───── GIVEN PASSAGE
In case of an exception or pipeline flush, the SPRF is copied from the APRF in the shadow of the flush latency, undoing the effect of any misspeculative predicate writes. The combination of latch-based implementation and the two-file strategy allow an area-efficient and timing-efficient implementation of the highly ported predicate registers.

Fig. 7.12 shows one of the six EXE stage predicates that allow or nullify data forwarding in the data-forwarding network. The other five predicates are handled identically. ANDing the predicate value with the destination-valid signal present in conventional bypass logic networks implements predication control of the bypass network very efficiently. Instructions with false predicates are treated as merely not writing to their destination register. Thus, the impact of predication on the operand-forwarding network is fairly minimal.

Optimized speculation support in hardware. With minimal hardware impact, the Itanium processor enables software to hide the latency of load instructions and their dependent uses by boosting them out of their home basic block. This is termed speculation. To perform effective speculation, two key issues must be addressed. First, any exceptions that are detected must be deferrable until an operation's home basic block is encountered; this is termed control speculation. Second, all stores between the boosted load and its home location must be checked for address overlap. If there is an overlap, the latest store should forward the correct data; this is termed data speculation. The Itanium processor provides effective support for both forms of speculation.

In case of control speculation, normal exception checks are performed for a control-speculative load instruction. In the common case, no exception is encountered, and therefore no special handling is required. On a detected exception, the hardware examines the exception type, software-managed architectural control registers, and page attributes to determine whether the exception should be handled immediately (such as for a TLB miss) or deferred for future handling.

For a deferral, a special deferred exception token called NaT (Not a Thing) bit is retained for each integer register, and a special floating-point value, called NaTVal and encoded in the NaN space, is set for floating-point registers. This token indicates that a deferred exception was detected. The deferred exception token is then propagated into result registers when any of the source registers indicates such a token. The exception is reported when either a speculation check or nonspeculative use (such as a store instruction) consumes a register that is flagged with the deferred exception token. In this way, NaT generation leverages traditional exception logic simply, and NaT propagation uses straightforward data path logic.
──────────
───── GIVEN RECORDS
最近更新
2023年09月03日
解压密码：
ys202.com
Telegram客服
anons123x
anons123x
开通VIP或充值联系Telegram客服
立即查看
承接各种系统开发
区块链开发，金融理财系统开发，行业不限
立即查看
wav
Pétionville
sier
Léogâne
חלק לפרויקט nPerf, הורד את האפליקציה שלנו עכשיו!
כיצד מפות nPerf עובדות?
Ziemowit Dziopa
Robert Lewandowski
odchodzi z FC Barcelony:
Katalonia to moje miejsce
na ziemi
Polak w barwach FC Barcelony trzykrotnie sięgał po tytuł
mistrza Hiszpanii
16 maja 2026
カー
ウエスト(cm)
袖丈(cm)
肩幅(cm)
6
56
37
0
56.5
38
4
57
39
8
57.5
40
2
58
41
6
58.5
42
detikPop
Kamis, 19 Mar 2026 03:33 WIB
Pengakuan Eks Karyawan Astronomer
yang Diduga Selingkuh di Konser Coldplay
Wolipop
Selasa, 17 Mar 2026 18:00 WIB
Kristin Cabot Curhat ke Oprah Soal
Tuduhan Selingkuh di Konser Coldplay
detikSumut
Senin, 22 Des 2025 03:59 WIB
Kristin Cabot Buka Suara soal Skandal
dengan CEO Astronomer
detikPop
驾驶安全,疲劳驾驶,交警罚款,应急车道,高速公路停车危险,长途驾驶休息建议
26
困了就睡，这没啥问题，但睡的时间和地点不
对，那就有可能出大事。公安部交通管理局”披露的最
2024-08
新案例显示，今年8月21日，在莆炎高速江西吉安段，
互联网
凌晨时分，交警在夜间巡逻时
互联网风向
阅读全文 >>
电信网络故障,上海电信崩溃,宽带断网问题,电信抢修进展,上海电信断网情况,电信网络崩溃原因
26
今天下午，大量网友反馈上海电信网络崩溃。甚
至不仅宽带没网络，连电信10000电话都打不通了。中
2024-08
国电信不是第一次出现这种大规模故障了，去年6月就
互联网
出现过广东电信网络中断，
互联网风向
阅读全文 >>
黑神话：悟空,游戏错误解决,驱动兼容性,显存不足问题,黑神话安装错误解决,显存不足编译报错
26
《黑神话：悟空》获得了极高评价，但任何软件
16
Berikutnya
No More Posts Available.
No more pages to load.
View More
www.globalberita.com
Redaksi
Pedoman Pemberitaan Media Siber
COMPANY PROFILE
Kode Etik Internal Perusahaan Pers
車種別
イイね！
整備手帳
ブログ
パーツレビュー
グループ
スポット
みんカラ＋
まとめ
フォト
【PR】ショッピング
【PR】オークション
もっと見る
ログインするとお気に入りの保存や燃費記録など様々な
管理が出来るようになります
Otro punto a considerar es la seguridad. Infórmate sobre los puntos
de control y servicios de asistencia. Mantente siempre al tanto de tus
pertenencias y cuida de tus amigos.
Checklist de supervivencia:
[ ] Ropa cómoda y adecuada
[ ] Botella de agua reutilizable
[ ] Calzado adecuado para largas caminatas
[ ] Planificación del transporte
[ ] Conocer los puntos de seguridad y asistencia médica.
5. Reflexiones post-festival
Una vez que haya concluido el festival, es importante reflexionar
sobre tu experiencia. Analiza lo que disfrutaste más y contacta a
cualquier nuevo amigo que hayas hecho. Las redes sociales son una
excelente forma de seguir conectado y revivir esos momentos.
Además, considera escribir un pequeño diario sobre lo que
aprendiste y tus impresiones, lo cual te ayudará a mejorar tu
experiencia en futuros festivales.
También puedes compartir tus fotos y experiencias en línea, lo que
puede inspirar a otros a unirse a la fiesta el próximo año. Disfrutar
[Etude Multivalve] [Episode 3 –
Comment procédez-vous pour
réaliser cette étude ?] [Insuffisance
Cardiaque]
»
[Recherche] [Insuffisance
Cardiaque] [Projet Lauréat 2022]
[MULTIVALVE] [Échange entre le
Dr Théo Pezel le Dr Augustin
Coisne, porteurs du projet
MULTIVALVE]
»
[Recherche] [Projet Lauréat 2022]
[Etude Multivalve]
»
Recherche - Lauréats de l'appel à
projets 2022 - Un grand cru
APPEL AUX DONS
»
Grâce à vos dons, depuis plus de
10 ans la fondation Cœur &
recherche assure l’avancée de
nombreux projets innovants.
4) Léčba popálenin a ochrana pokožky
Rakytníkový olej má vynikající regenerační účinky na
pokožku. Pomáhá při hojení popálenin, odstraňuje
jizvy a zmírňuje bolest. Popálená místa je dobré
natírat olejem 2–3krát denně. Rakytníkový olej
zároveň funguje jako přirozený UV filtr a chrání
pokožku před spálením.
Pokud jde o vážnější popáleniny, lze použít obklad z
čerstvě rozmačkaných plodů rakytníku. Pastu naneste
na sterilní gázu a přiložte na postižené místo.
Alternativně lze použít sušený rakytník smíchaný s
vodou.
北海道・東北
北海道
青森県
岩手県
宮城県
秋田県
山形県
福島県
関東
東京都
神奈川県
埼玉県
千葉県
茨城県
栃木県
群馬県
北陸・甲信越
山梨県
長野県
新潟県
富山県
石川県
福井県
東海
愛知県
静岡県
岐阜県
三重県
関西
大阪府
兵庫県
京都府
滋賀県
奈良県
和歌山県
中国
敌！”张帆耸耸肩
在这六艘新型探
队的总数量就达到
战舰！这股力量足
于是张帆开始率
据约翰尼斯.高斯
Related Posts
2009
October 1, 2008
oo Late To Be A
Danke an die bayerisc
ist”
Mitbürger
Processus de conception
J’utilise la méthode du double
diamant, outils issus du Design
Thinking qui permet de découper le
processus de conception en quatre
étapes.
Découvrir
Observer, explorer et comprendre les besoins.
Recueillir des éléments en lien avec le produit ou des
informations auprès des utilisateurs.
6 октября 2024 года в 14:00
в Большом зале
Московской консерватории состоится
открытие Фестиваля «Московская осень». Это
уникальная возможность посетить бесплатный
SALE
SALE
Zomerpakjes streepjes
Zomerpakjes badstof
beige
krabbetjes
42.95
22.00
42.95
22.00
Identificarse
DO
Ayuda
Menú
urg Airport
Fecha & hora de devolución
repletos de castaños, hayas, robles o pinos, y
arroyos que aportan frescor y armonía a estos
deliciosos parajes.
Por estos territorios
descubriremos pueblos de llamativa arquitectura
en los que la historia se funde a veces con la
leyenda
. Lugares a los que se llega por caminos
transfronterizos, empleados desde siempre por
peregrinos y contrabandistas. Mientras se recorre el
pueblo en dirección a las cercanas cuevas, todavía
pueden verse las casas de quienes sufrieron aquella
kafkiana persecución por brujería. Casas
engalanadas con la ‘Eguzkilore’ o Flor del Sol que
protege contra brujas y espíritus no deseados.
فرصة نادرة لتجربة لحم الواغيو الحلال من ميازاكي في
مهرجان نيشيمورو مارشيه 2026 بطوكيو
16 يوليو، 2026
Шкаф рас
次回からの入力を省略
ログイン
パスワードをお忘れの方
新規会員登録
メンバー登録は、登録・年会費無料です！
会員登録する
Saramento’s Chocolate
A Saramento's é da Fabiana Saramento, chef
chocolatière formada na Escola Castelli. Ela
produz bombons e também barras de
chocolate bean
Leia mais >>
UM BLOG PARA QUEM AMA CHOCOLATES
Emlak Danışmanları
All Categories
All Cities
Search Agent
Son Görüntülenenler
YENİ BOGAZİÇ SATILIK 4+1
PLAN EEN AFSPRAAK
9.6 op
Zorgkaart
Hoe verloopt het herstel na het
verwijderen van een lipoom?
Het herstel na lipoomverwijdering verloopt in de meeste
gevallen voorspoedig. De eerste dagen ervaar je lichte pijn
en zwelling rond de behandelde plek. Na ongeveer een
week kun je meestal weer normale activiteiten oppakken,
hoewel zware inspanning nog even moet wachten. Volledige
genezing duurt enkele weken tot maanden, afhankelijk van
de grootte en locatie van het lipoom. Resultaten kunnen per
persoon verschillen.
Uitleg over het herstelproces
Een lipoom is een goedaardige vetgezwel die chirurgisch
──────────
**TASK OBJECTIVE**
Duplicate the portion of the passage on Itanium predication and speculation that begins with the words containing "In case of an" and ends with "ported predicate registers.".

**TASK ANSWER**
In case of an exception or pipeline flush, the SPRF is copied from the APRF in the shadow of the flush latency, undoing the effect of any misspeculative predicate writes. The combination of latch-based implementation and the two-file strategy allow an area-efficient and timing-efficient implementation of the highly ported predicate registers.